Ragnarök seems to be a parallel telling of this story, though mostly Christianized by Snorri’s version of the tale, which gives it a finality that I don’t think was an original feature. The Tuatha Dé Danann eventually informed and became the Druids, whom the Romans famously noted believed that the world was inherently indestructible and would persist. Caesar wrote that they did not believe the world would ever end, however they did teach that the world would go through periodic cleansing by both fire and water. It makes sense that the story is either cyclical or has a victorious ending. The total destruction of Ragnarök is due to the pessimism of later Christianity, though even Snorri couldn’t bring himself to eliminate the rebirth of the World Tree at the very end.
Say what you will about the modern Irish – their ancestors were the ultimate optimists.

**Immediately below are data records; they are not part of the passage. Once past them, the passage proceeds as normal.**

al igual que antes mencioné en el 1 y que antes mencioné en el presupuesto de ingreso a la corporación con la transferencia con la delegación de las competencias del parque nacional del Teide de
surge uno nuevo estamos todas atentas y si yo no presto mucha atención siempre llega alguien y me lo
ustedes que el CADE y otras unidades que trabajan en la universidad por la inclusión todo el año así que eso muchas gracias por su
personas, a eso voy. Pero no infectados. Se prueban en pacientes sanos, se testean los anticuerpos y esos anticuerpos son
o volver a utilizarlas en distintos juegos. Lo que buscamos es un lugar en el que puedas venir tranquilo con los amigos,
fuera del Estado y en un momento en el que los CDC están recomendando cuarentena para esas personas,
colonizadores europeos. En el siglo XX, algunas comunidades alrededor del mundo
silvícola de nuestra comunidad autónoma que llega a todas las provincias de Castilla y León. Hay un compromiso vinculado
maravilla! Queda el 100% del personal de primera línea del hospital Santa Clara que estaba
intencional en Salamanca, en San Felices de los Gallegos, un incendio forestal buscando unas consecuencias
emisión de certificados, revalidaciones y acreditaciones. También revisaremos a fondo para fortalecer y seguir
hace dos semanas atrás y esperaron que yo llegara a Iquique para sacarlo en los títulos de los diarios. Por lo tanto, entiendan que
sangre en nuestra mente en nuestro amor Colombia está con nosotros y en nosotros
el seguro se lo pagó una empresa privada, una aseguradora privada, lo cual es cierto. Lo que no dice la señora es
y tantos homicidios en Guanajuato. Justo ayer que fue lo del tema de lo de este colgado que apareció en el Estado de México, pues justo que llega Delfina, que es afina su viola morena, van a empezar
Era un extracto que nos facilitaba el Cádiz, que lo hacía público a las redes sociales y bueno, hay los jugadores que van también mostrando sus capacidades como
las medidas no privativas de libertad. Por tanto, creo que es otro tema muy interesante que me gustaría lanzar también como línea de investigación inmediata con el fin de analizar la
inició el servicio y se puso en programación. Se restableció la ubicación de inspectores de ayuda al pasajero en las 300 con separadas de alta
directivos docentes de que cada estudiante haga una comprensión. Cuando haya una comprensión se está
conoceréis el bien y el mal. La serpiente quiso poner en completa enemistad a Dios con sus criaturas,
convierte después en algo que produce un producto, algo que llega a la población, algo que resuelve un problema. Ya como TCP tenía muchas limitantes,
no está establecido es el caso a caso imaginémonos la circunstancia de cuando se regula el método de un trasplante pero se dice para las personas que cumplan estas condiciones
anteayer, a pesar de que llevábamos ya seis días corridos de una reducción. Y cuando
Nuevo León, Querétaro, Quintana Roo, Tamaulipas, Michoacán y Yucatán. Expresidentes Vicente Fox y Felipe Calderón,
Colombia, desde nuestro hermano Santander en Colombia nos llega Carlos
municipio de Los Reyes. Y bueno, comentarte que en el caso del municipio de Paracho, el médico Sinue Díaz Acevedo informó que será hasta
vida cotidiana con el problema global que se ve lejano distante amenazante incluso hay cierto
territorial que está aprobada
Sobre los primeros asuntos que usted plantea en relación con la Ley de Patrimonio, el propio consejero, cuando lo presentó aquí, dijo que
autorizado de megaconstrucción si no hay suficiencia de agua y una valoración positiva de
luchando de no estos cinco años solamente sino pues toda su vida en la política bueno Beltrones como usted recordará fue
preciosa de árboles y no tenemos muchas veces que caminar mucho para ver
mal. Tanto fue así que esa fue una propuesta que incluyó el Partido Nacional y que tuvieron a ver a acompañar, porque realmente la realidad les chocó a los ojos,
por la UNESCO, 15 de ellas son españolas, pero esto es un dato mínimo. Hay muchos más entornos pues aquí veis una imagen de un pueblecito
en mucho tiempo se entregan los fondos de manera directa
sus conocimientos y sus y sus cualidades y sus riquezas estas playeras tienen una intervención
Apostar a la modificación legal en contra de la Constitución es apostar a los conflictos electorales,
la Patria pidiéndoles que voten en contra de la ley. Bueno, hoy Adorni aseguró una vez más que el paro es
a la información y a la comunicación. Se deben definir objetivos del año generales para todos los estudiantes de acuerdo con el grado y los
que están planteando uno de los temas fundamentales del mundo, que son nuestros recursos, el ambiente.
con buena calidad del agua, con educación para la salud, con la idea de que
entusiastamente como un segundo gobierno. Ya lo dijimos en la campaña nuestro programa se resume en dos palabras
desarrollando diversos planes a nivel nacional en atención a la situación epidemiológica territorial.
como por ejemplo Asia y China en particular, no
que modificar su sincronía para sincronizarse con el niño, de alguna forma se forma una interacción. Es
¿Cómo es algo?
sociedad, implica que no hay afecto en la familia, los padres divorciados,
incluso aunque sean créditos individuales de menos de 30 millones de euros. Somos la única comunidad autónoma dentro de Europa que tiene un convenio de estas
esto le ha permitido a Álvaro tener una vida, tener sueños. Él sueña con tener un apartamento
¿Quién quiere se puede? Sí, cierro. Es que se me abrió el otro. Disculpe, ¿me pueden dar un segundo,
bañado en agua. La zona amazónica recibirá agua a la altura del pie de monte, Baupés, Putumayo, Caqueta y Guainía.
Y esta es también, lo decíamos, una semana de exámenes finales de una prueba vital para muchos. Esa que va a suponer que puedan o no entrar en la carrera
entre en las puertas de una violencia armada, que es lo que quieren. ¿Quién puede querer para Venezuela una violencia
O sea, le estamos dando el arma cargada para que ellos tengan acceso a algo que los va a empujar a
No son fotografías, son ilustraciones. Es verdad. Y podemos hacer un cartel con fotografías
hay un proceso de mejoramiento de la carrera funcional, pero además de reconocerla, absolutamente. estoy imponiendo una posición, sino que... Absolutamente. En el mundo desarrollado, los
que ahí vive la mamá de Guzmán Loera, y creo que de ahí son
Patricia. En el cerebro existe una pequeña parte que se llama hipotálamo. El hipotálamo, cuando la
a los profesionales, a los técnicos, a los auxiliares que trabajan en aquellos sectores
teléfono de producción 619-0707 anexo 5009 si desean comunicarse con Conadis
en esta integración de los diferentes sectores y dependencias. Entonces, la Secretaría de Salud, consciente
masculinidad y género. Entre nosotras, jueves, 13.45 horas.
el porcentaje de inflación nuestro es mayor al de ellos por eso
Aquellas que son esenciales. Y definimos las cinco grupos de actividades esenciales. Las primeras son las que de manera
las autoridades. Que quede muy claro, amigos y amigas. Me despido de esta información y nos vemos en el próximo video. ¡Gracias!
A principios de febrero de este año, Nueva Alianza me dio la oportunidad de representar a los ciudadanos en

Suggested Signs and Symbols
The evil eye and representations of burning or red eyes. Baleful suns, scorching rays, and comets. End of harvest themes, barren ground, and frost-covered fields. Tyrants, warmongers, and generally oppressive leaders.
Balar, Balor Béimnech, Balor Balcbéimnech, Balor Birugderc, Balor mac Doit meic Néid or Balor ua Néit, Balor Béimeann, Balar Bemen, and Balór na Súile Nimhe.